WHAT YOU NEED TO DO:
Retype the entries below exactly, but begin at the line containing "Bedside abdomen radiograph" and end at the last line.

SUPPLIED RECORDS:
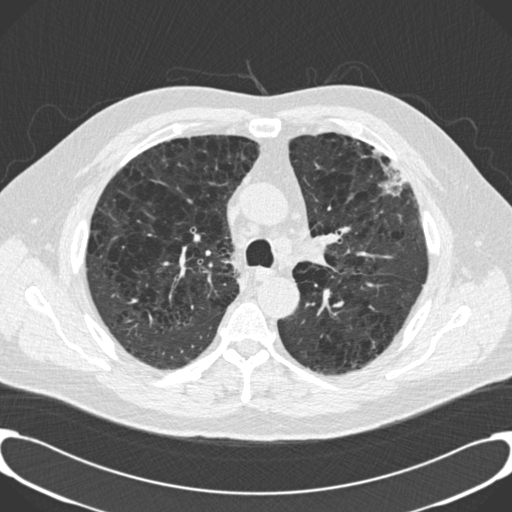
Low-dose screening chest CT, one axial slice; reconstruction kernel B30f; 120 kVp; lung window (W 1500 / L -600 HU); 2 mm slice thickness; 512 × 512 image matrix.
Annotated regions visible in this slice (expert manual segmentation):
- lesion 1 (tumor, upper lobe of left lung): bounding box [x1, y1, x2, y2] px = [379, 169, 408, 196]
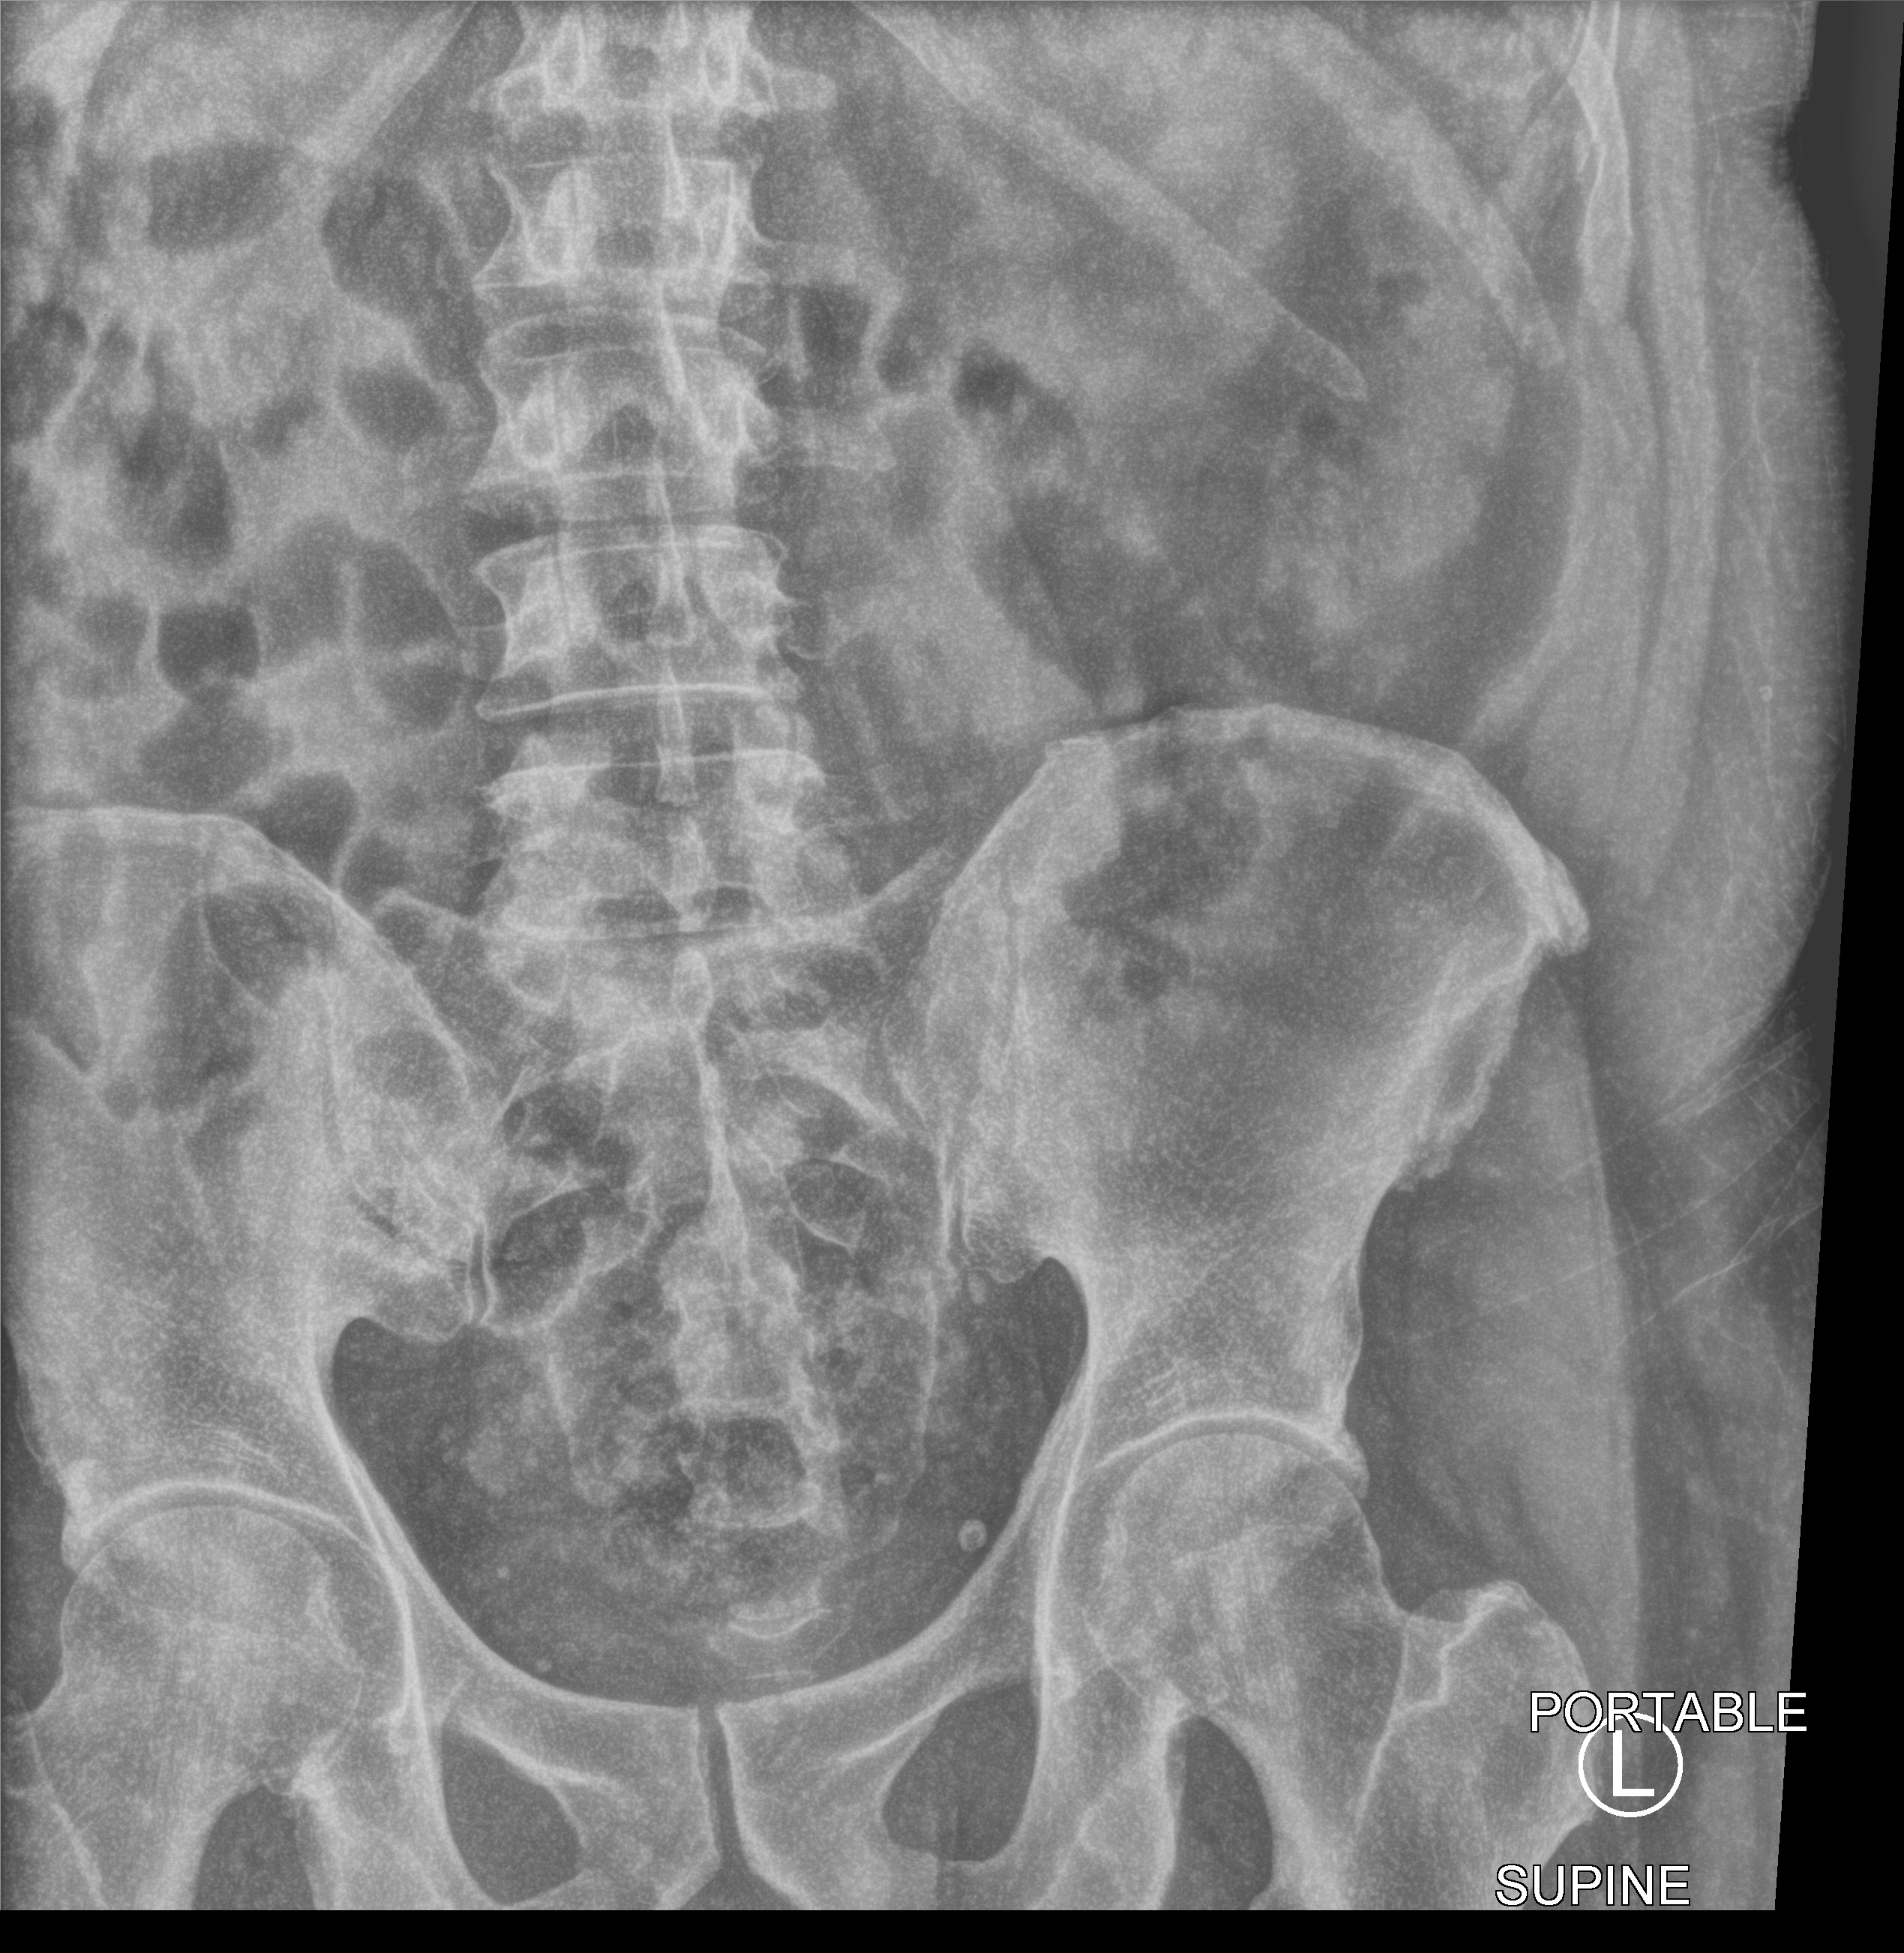
Bedside abdomen radiograph (computed radiography), anteroposterior (AP) projection. Patient hospitalised with COVID-19; male, aged 18–59 years.
From the hospital-stay record, not from the radiograph (when in the stay this image was taken is not recorded):
- mechanically ventilated during this hospital stay: no
- COPD (admission record): no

COMPLETED EXERCISE:
Bedside abdomen radiograph (computed radiography), anteroposterior (AP) projection. Patient hospitalised with COVID-19; male, aged 18–59 years.
From the hospital-stay record, not from the radiograph (when in the stay this image was taken is not recorded):
- mechanically ventilated during this hospital stay: no
- COPD (admission record): no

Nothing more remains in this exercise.